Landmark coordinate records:
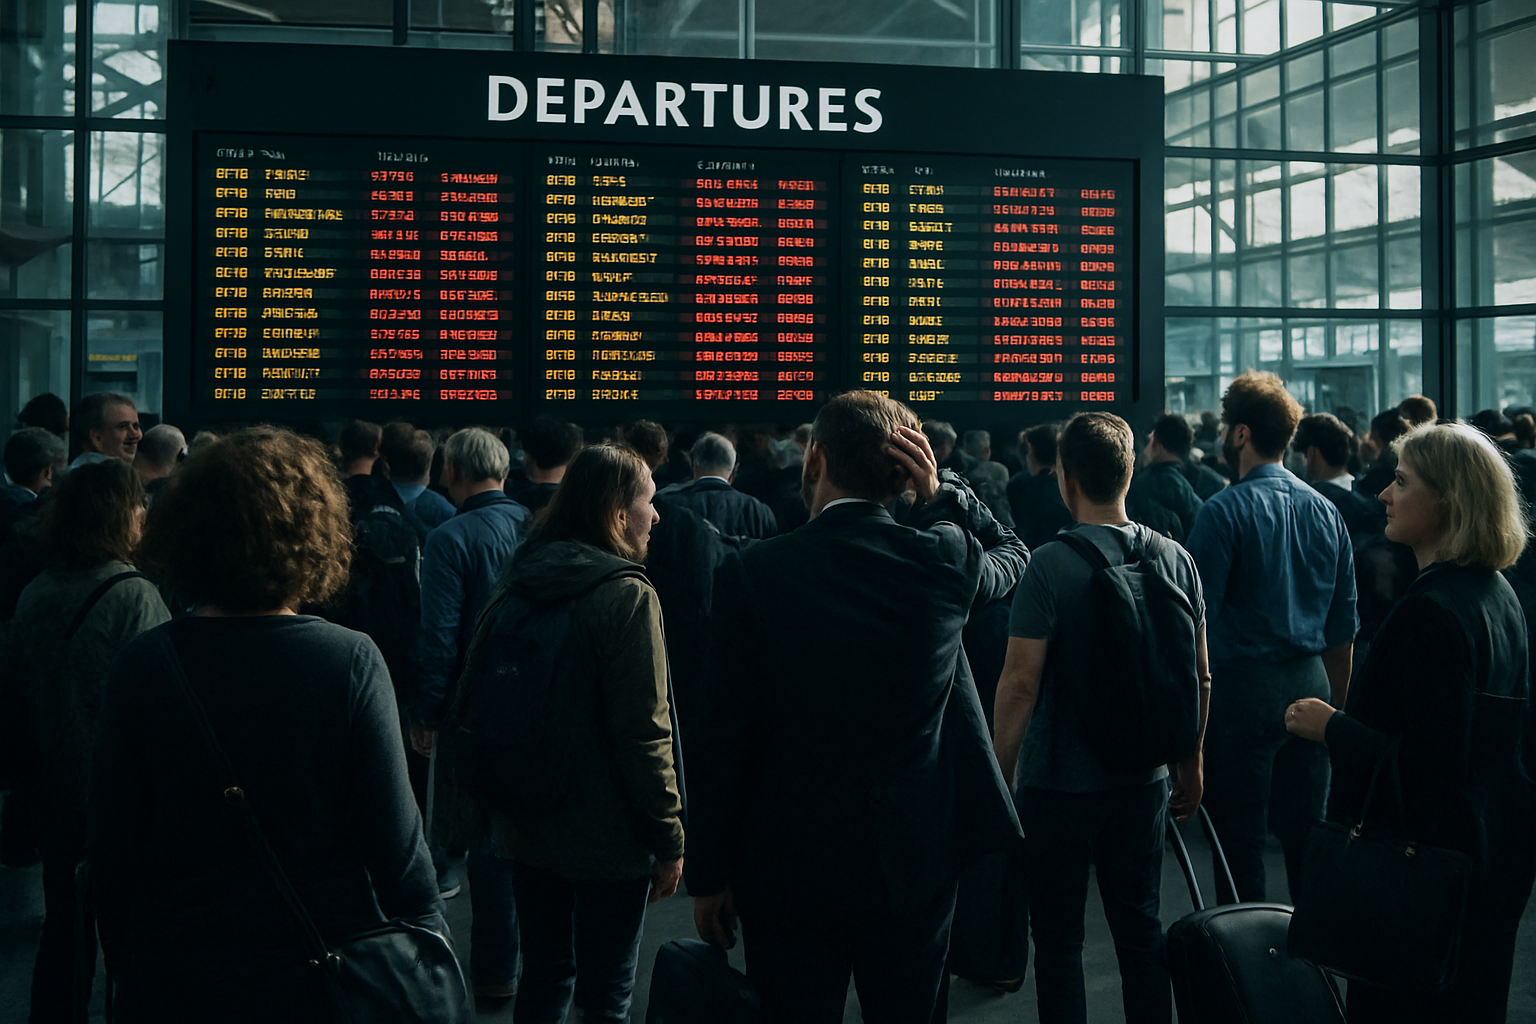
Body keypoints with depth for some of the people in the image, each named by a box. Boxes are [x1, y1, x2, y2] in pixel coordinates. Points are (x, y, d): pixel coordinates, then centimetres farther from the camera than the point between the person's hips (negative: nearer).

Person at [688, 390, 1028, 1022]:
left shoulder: (753, 573, -14)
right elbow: (1011, 555, 18)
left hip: (788, 867, -2)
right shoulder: (943, 558, -8)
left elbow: (723, 739, -11)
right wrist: (941, 493, 2)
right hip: (914, 860, 2)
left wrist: (708, 875, -1)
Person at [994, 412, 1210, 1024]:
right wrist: (1190, 765, 18)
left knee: (1058, 941, 8)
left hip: (1059, 784, -5)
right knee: (1141, 928, 17)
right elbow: (1198, 676, 6)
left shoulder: (1051, 566, -17)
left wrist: (1001, 775, -8)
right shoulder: (1175, 560, -1)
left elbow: (1020, 682, -18)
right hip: (1144, 781, 5)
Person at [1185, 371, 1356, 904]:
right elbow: (1343, 626, 12)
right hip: (1310, 683, 6)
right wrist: (1333, 706, 21)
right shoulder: (1326, 511, 7)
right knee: (1306, 834, 14)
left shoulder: (1225, 511, -11)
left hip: (1244, 685, -6)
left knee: (1240, 840, 3)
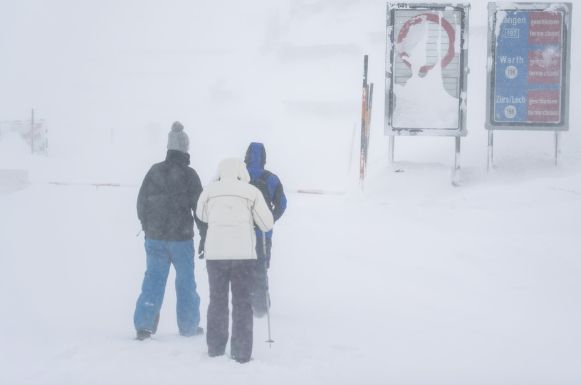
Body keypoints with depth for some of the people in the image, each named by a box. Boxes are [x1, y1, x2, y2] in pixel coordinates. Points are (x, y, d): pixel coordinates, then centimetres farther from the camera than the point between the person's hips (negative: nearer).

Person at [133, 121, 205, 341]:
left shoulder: (154, 171, 0)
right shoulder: (188, 174, -10)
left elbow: (141, 202, 7)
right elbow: (199, 206, -7)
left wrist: (147, 227, 22)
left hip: (154, 237, 3)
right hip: (181, 237, -3)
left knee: (153, 278, 6)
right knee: (185, 280, 10)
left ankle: (144, 324, -5)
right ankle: (188, 326, 17)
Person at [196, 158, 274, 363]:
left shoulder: (210, 190, 4)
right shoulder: (251, 192, 1)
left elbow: (202, 216, 21)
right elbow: (267, 224, 5)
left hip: (215, 252, 1)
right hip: (243, 254, -1)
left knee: (217, 300, 14)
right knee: (242, 302, 6)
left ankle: (215, 348, 16)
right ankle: (241, 352, 4)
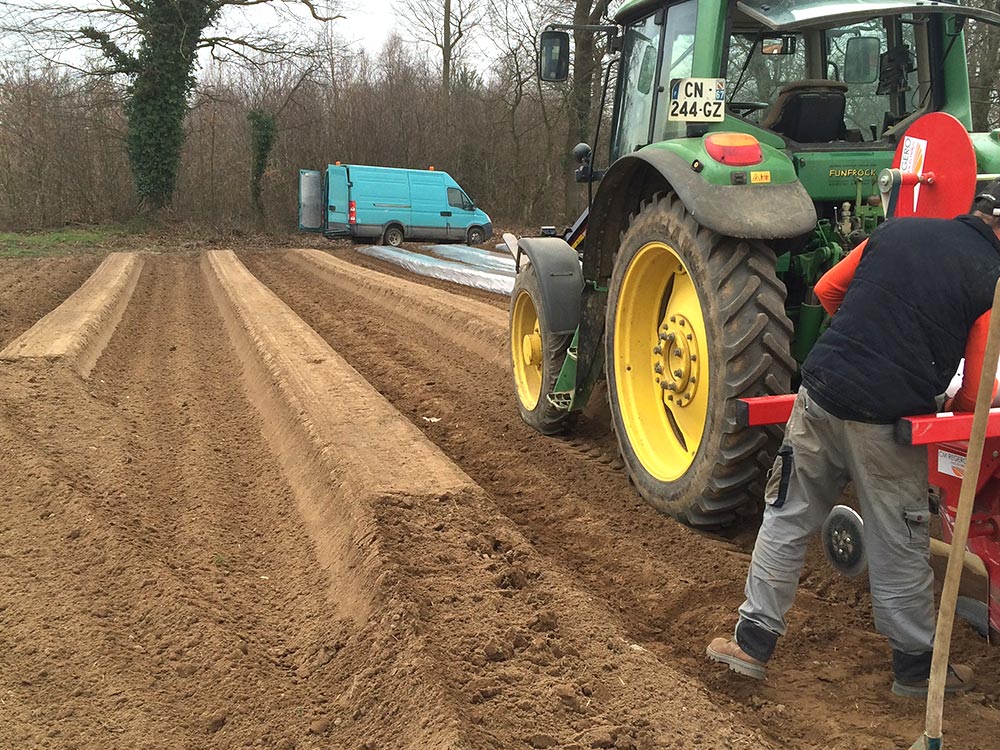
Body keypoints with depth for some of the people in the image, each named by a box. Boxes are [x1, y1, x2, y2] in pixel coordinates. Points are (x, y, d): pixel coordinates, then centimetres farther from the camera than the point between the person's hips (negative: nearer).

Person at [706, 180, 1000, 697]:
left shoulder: (898, 230, 10)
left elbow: (827, 291, 17)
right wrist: (950, 415, 17)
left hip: (820, 396, 3)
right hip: (889, 423, -3)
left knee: (787, 521, 15)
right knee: (898, 549, 12)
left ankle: (753, 642, 23)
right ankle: (916, 666, 31)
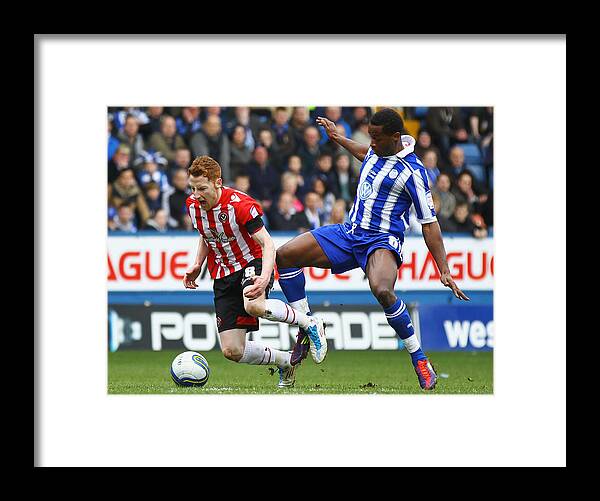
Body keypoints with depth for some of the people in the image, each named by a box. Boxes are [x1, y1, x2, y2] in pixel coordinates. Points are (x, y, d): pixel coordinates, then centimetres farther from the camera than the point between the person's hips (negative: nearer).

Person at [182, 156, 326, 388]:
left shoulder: (240, 204, -21)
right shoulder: (193, 205, -2)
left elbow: (267, 244, -22)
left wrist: (265, 277, -38)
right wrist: (197, 265, 6)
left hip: (252, 264, -6)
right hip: (223, 277, 6)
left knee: (254, 306, -42)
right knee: (232, 351, -6)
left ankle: (309, 323, -16)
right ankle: (286, 362, 21)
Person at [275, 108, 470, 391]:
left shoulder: (412, 171, -15)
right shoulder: (377, 151, 5)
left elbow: (429, 224, -11)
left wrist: (445, 272, -14)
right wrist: (338, 138, 41)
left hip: (382, 240, -8)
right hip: (349, 233, 8)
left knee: (382, 290, -39)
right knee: (284, 255, -3)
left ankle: (419, 359, -23)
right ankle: (307, 329, 8)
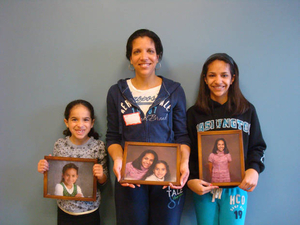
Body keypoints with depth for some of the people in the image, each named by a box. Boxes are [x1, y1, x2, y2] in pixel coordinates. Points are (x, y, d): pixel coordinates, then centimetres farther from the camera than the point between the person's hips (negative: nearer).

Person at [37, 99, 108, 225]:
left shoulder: (98, 146, -12)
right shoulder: (59, 145, -6)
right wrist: (45, 170, -12)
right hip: (64, 209, 2)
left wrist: (100, 175, -24)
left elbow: (103, 181, -2)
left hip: (89, 211, -1)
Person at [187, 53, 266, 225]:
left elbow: (257, 147, 8)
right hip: (204, 188, 0)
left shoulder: (247, 111, 5)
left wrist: (254, 169, -10)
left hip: (236, 187, 0)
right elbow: (188, 151, 2)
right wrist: (191, 180, -11)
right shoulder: (194, 113, 2)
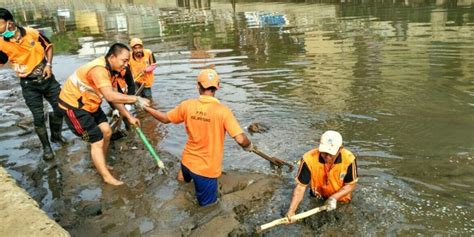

• TO DO
Only lines holding the word "ankle" are wanted, so copy each of them from the records above.

• RESPONSE AREA
left ankle: (144, 324, -5)
right ankle: (188, 326, 17)
left ankle: (215, 348, 16)
right ankle: (241, 352, 4)
left ankle: (753, 642, 23)
right ankle: (916, 666, 31)
left ankle: (309, 323, -16)
right ankle: (286, 362, 21)
left ankle: (419, 359, -23)
right ankle: (307, 329, 8)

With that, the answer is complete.